Goals. The goal of this exercise is to
• Implement 4-fold cross-validation.
• Understand the bias-variance decomposition.
Setup, data and sample code. Obtain the folder labs/ex04 of the course github repository
github.com/epfml/ML course
1 Cross-validation
This exercise is partly based on the materials from last week (labs/ex03). If you don’t have it already, please finish the ex03 first. You might directly reuse/copy some of the functions you implemented yourself during previous exercises, e.g., ridge regression(), least squares() and build poly().
Exercise 1:
Implement 4-fold cross-validation.
• Copy your code from last week, and fill in the corresponding templates, i.e., ridge regression() to ridge regression.py, build poly() to build polynomial.py, and least squares() to least squares.py.
In this exercise, please fill in the notebook functions cross validation() and cross validation demo(), and perform 4-fold cross-validation for polynomial degree 7. Plot the train and test RMSE as a function of λ. The resulting figure should look like Figure 1.
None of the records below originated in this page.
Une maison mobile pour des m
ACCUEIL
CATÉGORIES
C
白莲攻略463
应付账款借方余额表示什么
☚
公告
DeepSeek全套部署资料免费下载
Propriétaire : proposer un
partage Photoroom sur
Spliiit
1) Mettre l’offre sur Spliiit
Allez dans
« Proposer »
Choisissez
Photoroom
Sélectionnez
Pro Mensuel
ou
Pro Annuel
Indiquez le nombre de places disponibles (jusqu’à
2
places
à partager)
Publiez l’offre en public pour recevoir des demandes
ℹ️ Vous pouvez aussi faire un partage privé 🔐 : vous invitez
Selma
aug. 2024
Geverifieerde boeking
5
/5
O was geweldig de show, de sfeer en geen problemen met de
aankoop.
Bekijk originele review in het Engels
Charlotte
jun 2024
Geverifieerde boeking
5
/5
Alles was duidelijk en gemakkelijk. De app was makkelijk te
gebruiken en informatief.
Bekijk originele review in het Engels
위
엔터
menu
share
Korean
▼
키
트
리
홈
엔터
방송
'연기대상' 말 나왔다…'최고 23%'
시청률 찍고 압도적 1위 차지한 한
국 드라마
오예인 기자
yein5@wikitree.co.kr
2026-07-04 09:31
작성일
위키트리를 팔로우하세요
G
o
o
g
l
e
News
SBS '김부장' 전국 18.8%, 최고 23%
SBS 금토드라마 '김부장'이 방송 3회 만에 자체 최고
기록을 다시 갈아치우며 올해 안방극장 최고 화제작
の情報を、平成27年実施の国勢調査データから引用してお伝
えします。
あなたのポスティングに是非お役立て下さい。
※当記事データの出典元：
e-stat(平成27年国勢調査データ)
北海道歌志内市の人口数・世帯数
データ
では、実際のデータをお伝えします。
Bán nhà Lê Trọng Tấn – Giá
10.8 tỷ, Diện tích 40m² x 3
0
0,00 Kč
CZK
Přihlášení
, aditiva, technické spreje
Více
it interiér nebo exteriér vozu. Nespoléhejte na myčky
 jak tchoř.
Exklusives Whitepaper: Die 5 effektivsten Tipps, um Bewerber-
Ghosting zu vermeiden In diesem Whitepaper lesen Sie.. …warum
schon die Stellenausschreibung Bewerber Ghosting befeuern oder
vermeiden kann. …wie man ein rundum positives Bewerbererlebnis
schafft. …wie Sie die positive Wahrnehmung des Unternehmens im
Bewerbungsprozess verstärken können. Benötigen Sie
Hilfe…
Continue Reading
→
• How will you use 4-fold cross-validation to select the best model among various degrees, say from 2 to 10?
Write code to do it in best degree selection().
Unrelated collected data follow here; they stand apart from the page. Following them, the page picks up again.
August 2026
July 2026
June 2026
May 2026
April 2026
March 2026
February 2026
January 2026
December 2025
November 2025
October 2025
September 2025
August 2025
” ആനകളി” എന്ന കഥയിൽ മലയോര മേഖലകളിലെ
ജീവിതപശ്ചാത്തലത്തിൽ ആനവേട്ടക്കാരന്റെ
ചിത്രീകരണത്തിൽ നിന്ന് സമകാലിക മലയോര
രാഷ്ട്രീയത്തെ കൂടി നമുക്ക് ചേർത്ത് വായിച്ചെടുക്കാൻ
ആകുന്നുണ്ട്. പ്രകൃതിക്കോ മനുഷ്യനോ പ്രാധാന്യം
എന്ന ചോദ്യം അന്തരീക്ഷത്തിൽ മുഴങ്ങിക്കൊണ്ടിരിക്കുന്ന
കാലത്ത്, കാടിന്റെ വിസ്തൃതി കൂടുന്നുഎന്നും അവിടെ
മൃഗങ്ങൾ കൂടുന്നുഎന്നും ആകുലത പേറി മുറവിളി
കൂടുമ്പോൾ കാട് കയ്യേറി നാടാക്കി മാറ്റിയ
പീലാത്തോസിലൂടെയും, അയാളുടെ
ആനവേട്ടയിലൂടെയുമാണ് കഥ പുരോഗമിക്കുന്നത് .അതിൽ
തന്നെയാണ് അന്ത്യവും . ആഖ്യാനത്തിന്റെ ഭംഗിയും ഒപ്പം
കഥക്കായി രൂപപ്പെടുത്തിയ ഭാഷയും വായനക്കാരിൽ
Figure 1: Effect of λ on training and test errors, calculated using 4-fold cross-validation
2 Visualizing the Bias-Variance Decomposition
Last lecture we introduced model selection, and we saw that the model complexity is crucial to the performance. In this problem, we will further investigate the effect of model complexity with the concept of bias-variance decomposition.
We will implement the figures seen in class representing the tradeoff and also seen in Figure 2 : for a big polynomial degree, the bias is small but the variance is large. The opposite is true for a small polynomial degree (however notice that the variance is still quite important). Choosing an intermediate degree leads to consistent predictions which are close to the true function we want to learn (optimal bias / variance tradeoff).
Exercise 2:
Visualizing the bias-variance trade-off.
• Complete the notebook function bias variance one seed(): for 15 random datapoints, it finds the optimal fit (using the least square formula, with no regularisation λ) for a polynomial expansion of degree 1, 3 and 6.
• you can play around by changing the seed, the number of datapoints, the degree of the polynomial expansion etc.
• Now complete the notebook function bias variance demo() which performs many times the previous experiment but with a new random training set each time. You should obtain something similar to Figure 2. • Comment the figures by explaining how the bias / variance tradeoff is shown in these plots.
• You can play around by changing the function you want to learn, the variance of the gaussian noise σ2, the degree of the polynomial expansion etc.
• BONUS: you can do similar figures but now you fix the degree of the polynomial expansion and add some regularisation λ. You will observe a similar bias / variance tradeoff when changing the magnitude of the regularisation.

Figure 2: Visualizing the Bias-Variance Trade-off.